A
nulidade das interpretações filosóficas e históricas em matéria
de religião aparece em sua total incompreensão do que significa o
dualismo da luz e das trevas nas religiões orientais e na mística
em geral. A alternância regular do dia e da noite - aquele,
princípio da vida; esta, princípio de mistério e morte - teria
inspirado a tradução da luz e das trevas em princípios
metafísicos. Nada mais evidente numa primeira abordagem... Para quem
pesquisa determinantes profundos, entretanto, estas interpretações
revelam-se insuficientes. A questão da luz e das trevas está, na
verdade, ligada à dos estados extáticos. Este dualismo apenas tem
valor explicativo para aquele que conheceu a obsessão e o cativeiro,
submetidos, simultânea ou sucessivamente, às forças da luz e das
trevas. Os estados extáticos fazem dançar na obscuridade, de
maneira insólita, as sombras junto às faíscas; eles misturam, numa
visão dramática, lampejos a sombras fugitivas e misteriosas,
fazendo as nuances da luz degradarem até as trevas. Não é,
entretanto, este processo que impressiona, mas o fato de sermos
perseguidos, invadidos e dominados. Atingimos o pico do êxtase numa
sensação final, quando acreditaríamos morrer de luz e de trevas.
Estranhamente, a visão extática faz desaparecer todos os objetos
circundantes, todas as formas correntes de individualização; sobra
somente, então, uma projeção de sombras e de luzes. É difícil
explicar como é que esta seleção e purificação se cumprem, ou
como são compatíveis seu poder de fascinação e sua
imaterialidade. A exaltação extática comporta um elemento
demoníaco. E quando não sobra mais do que luz e trevas do êxtase
deste mundo, como evitar atribuir-lhe um caráter absoluto? A
frequência dos estados extáticos no Oriente, e a mística de todos
os tempos, têm uma natureza que demonstra nossa hipótese. Ninguém
saberia encontrar o absoluto fora de si mesmo; ou ainda, o êxtase,
este paroxismo da interioridade, não revela mais do que fagulhas e
sombras internas.
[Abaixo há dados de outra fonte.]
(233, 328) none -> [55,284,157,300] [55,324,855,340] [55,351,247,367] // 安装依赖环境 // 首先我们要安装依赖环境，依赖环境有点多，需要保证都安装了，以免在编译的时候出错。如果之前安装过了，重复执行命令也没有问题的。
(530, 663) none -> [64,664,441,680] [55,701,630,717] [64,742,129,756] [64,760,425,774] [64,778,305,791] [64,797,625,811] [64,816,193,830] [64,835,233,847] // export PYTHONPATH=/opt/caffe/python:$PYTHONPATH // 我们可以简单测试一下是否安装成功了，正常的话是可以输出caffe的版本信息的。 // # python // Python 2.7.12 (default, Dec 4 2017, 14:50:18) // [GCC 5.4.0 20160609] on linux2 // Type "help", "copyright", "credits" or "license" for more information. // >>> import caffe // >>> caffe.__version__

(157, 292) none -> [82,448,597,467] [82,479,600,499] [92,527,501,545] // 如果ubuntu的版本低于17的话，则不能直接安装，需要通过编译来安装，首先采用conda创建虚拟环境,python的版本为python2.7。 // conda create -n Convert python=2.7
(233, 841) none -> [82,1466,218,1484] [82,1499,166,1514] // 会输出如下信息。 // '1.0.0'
Em comparação, o dia e a noite são muito
pálidos. Os estados extáticos tomam um aspecto tão essencial que
fazem surgir, assim que tocam as regiões profundas da existência,
uma cegante alucinação metafísica. O êxtase afeta somente as
essências puras e, desta feita, imateriais. Mas sua imaterialidade
produz vertigens e obsessões às quais somente escaparemos
convertendo-as em princípios metafísicos.